The Government’s plans to accelerate the state pension age increases mean that 500,000 women will have to wait for more than a year longer before receiving the state pension, leaving many women aged 56 and 57 feeling robbed.

300,000 women born between 6 December 1953 and 5 October 1954, will have to wait an extra 18 months, and an unlucky 33,000 born between 6 March 1954 and 5 April 1954 will have to wait an extra two years before being entitled to their state pension.

The majority of these women will already be well underway in their plans for retirement, with many already working reduced hours in order to care for grandchildren or elderly parents. Yet they are now being forced to make significant changes to their financial plans, with just five years notice before the changes kick in. 

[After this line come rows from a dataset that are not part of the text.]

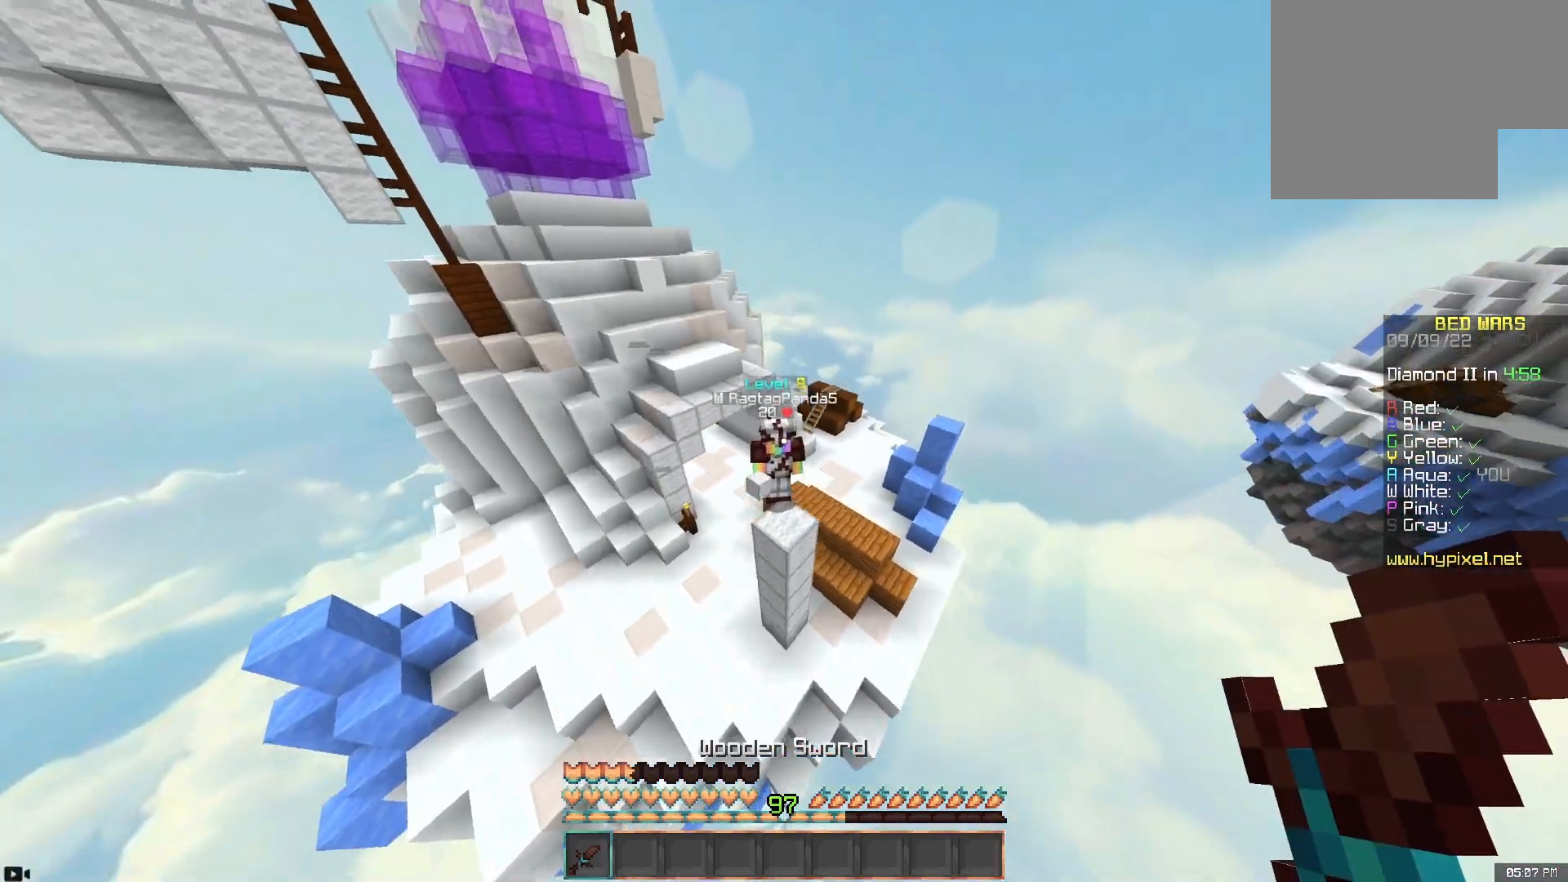
Gameplay with keyboard and mouse; each line is a JSON object with the keys and mouse buttons held at the frame after it. "events" lists presses ("down") and releases ("up") of "a", "d", "s", "space", "w", "mouse_left" and "mouse_right" between this image and that frame as [ms after this image, input, new state], when the widget could be followed in between. "mouse_left", "mouse_right" = the "left", "right" buttons of the "mouse" list. No other keys are recorded. Fast repeated clicks can show as one long hold. Mouse movement is not recorded.
{"keys": ["a", "w"], "mouse": ["left"], "events": [[233, "mouse_left", "down"]]}
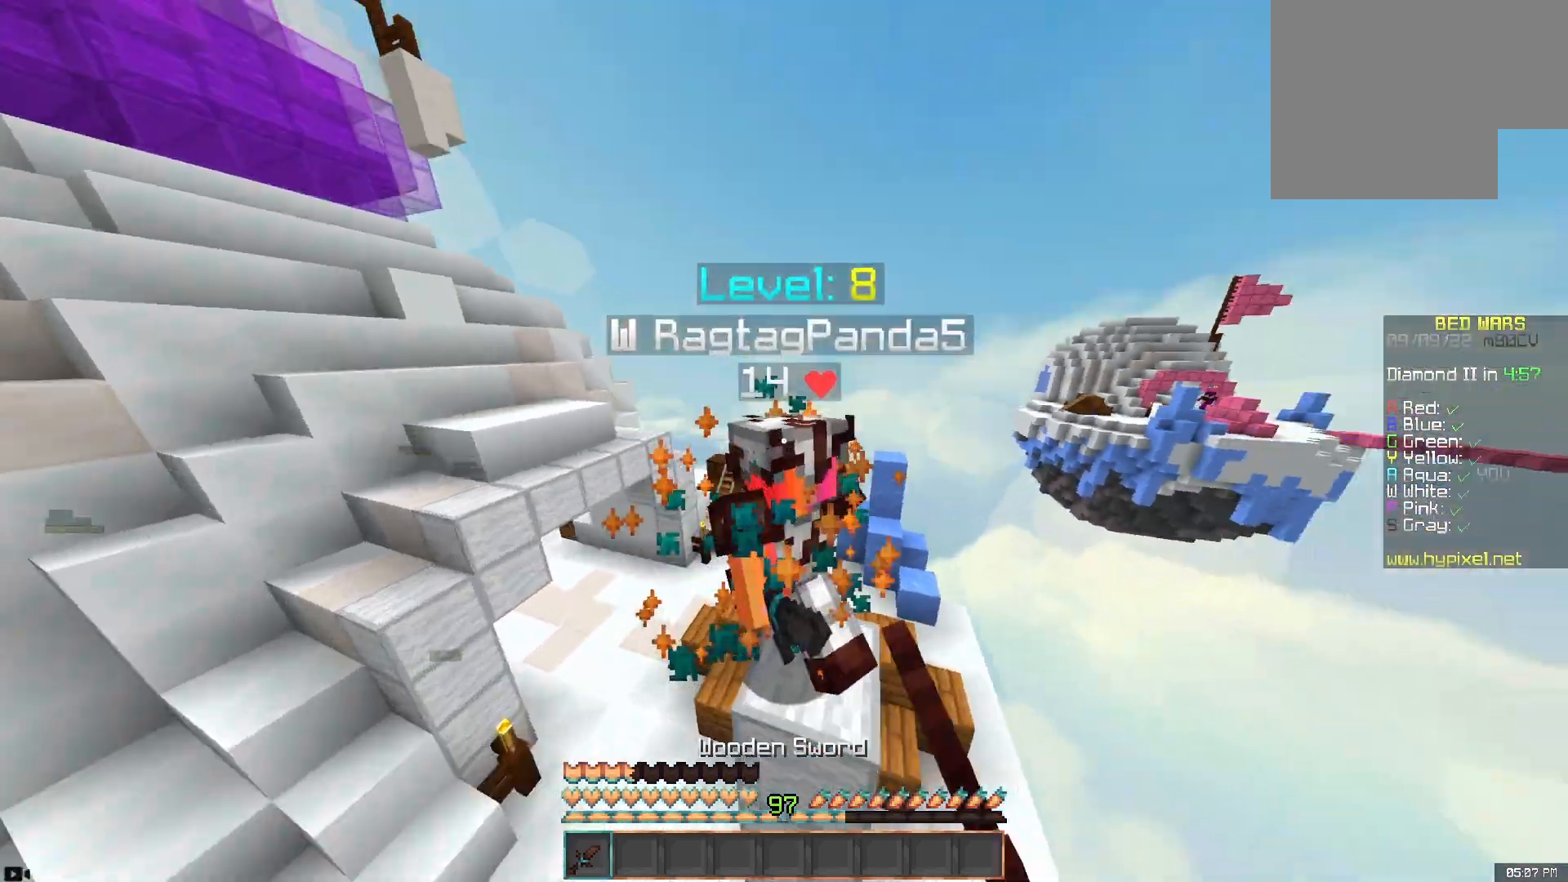
{"keys": ["a", "w"], "mouse": [], "events": [[417, "mouse_left", "up"]]}
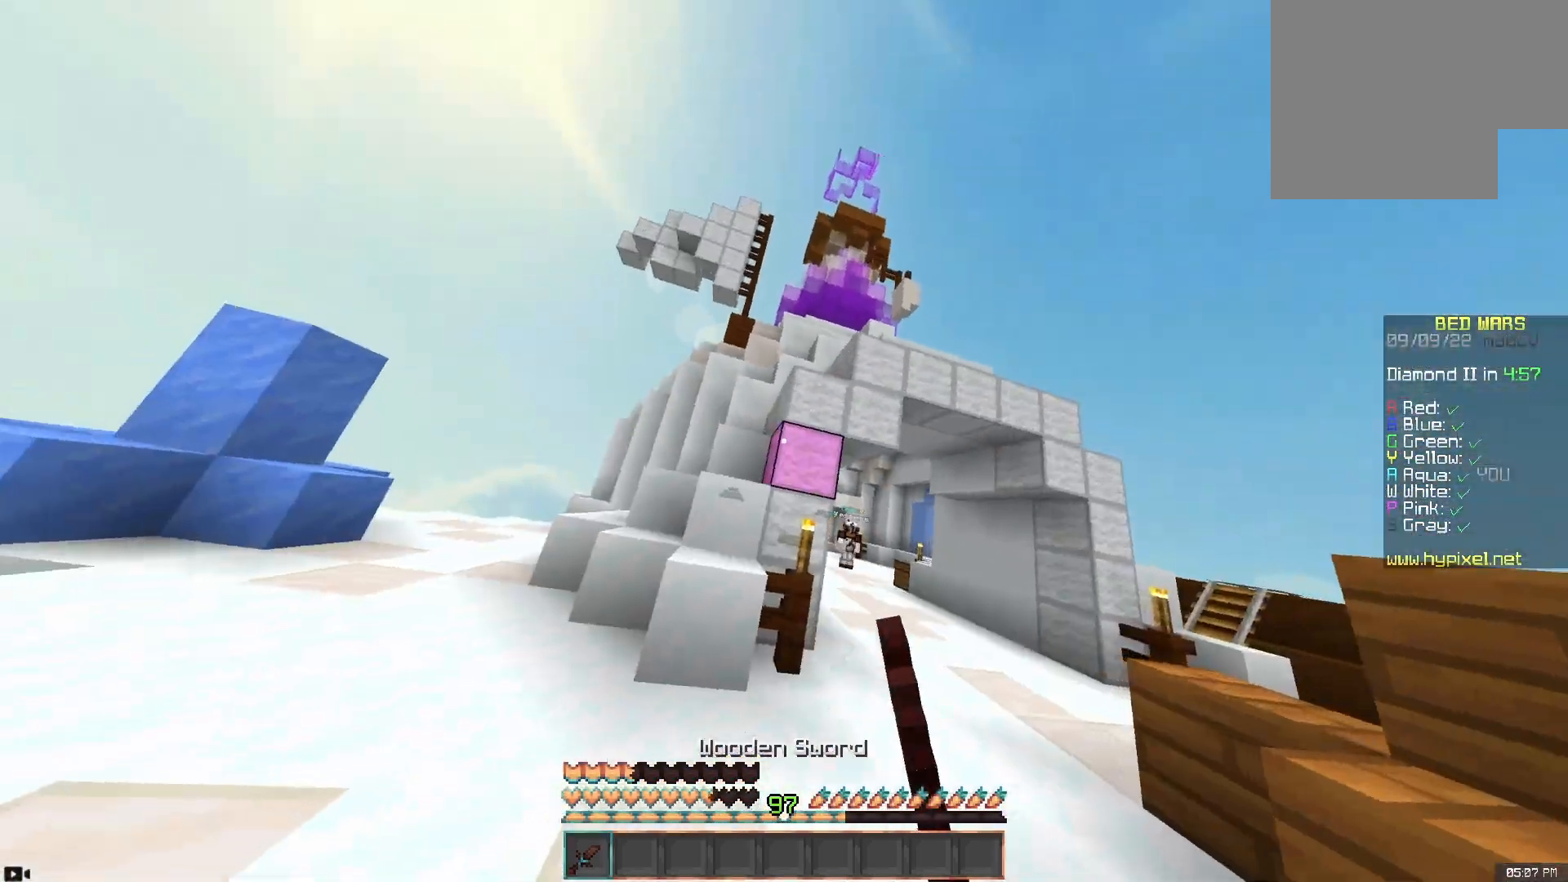
{"keys": ["w"], "mouse": [], "events": [[267, "space", "down"], [450, "a", "up"], [450, "space", "up"]]}
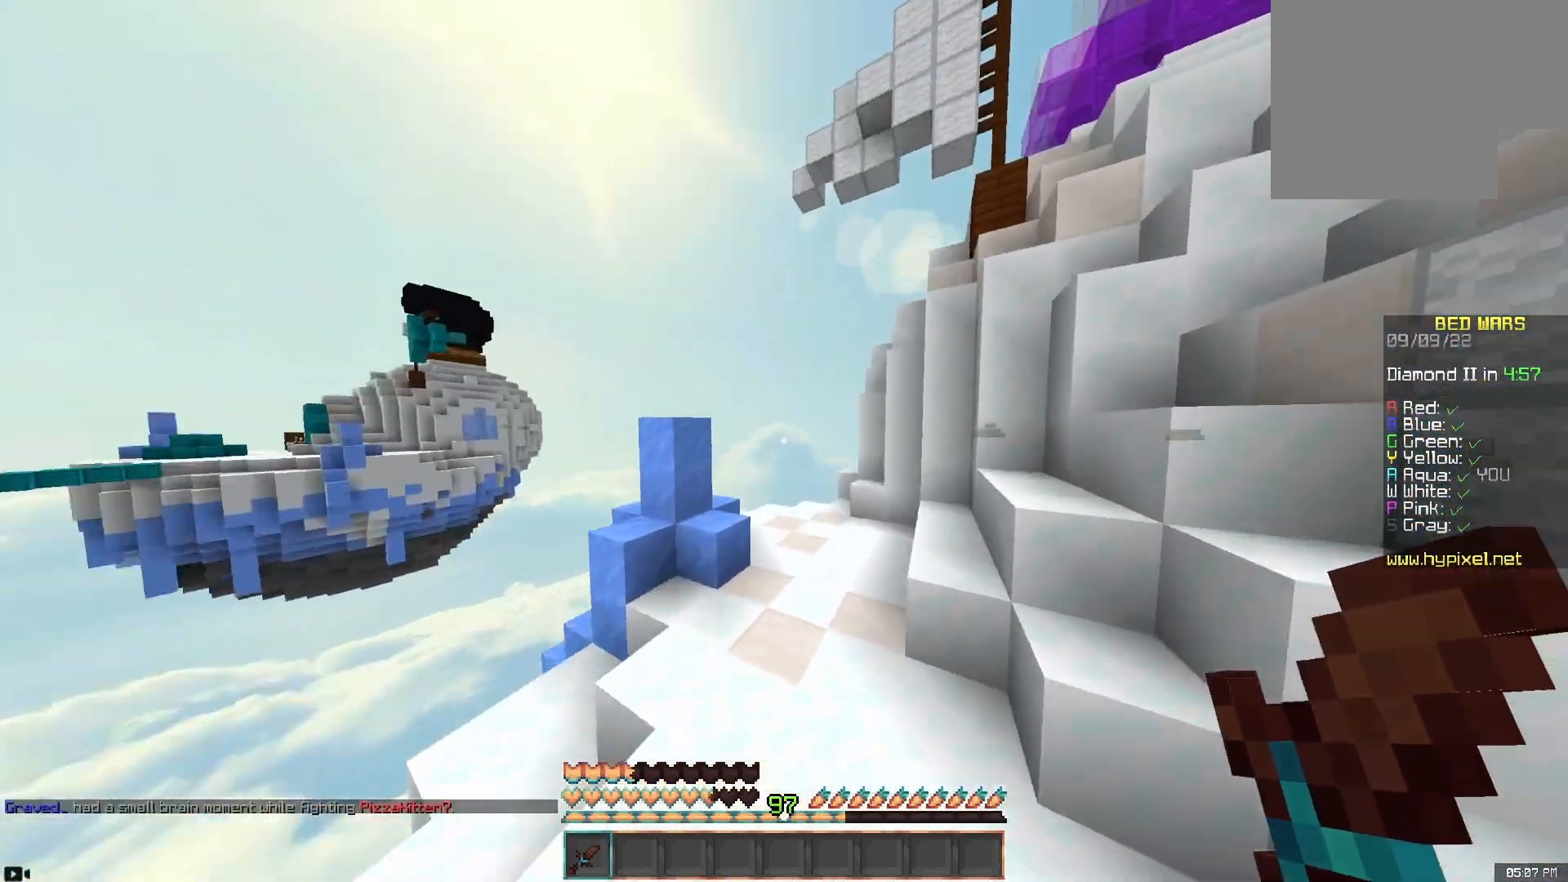
{"keys": ["w"], "mouse": [], "events": [[33, "a", "down"], [483, "a", "up"]]}
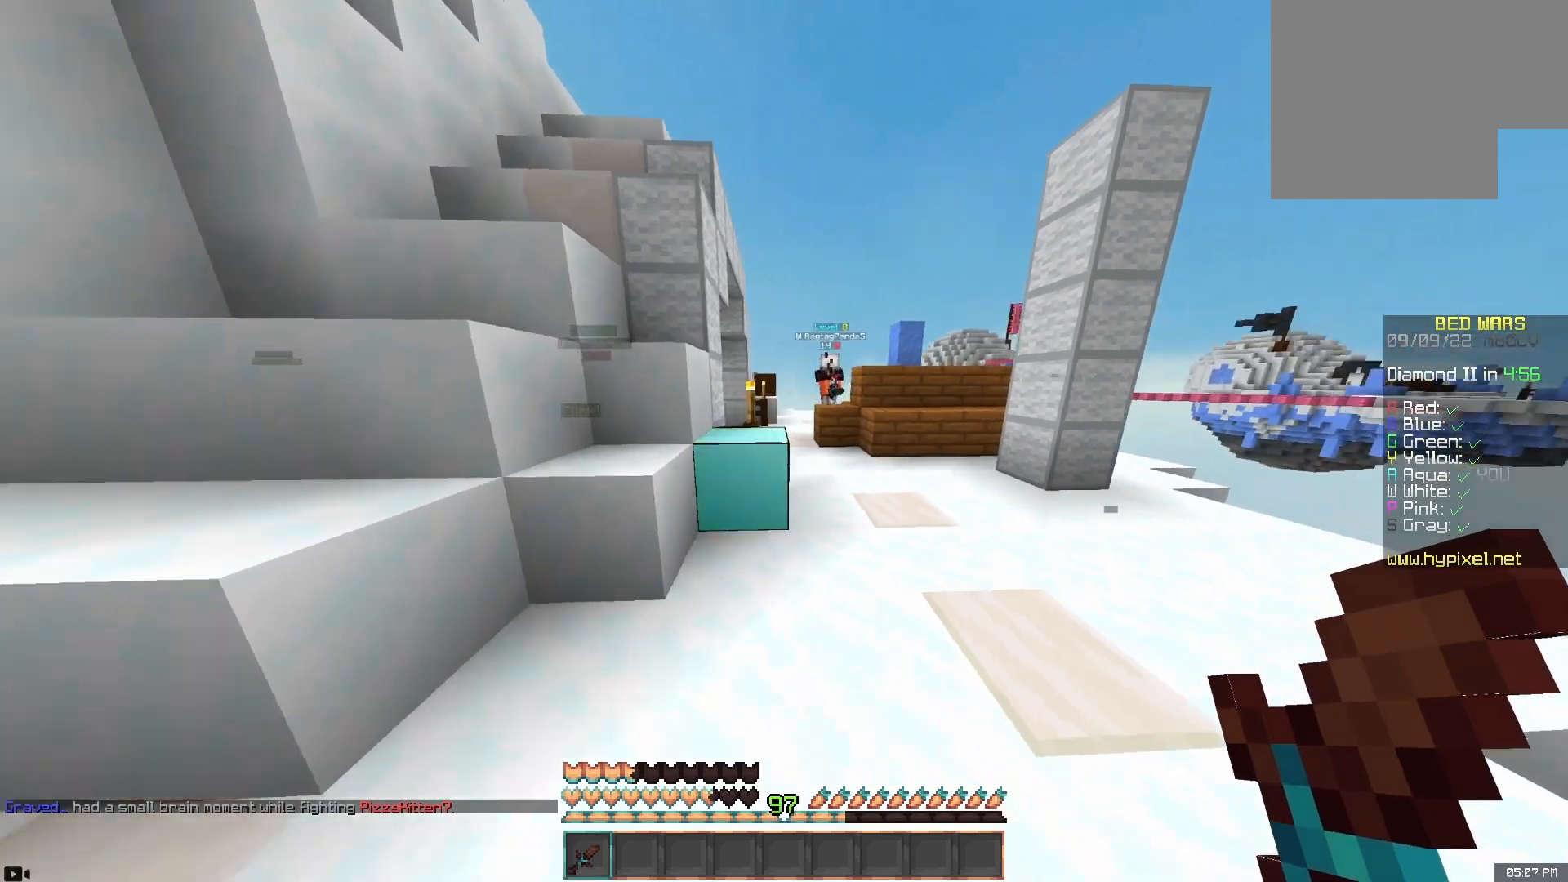
{"keys": ["w"], "mouse": [], "events": [[350, "space", "down"], [500, "space", "up"]]}
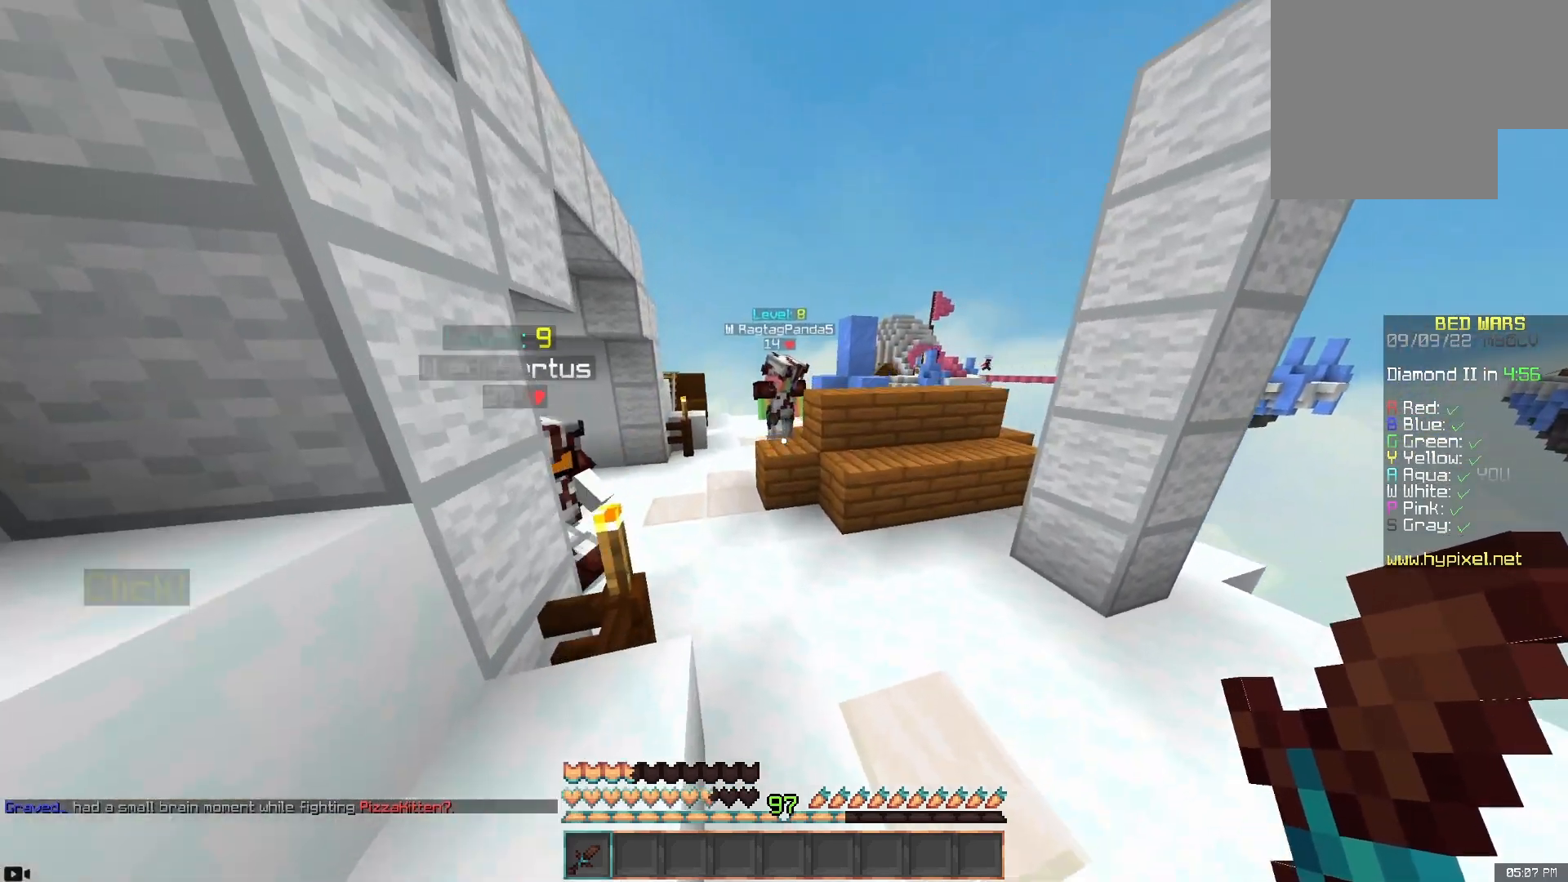
{"keys": ["a", "w"], "mouse": ["left"], "events": [[50, "a", "down"], [300, "a", "up"], [400, "a", "down"], [400, "mouse_left", "down"]]}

The unlucky 33,000 born between 6 March 1954 and 5 April 1954 are set to lose around £10,000 in lost state pension or more than £15,000 if they get the full pension credit, with less than seven years to attempt to accommodate the change.

I have been contacted by many concerned constituents about this matter; 1,200 women in the Rother Valley alone are being made to wait up to two years longer for their state pension.

The Government could have saved money without unfairly impacting women. They could have dealt with increasing life expectancy but not increased anyone’s pension age by more than a year. They could have chosen a fairer path.

Indeed, the coalition agreement promised that the changes would not be made so quickly – but instead they will be coming in before 2020. I promise I will fight this Government on these unfair changes.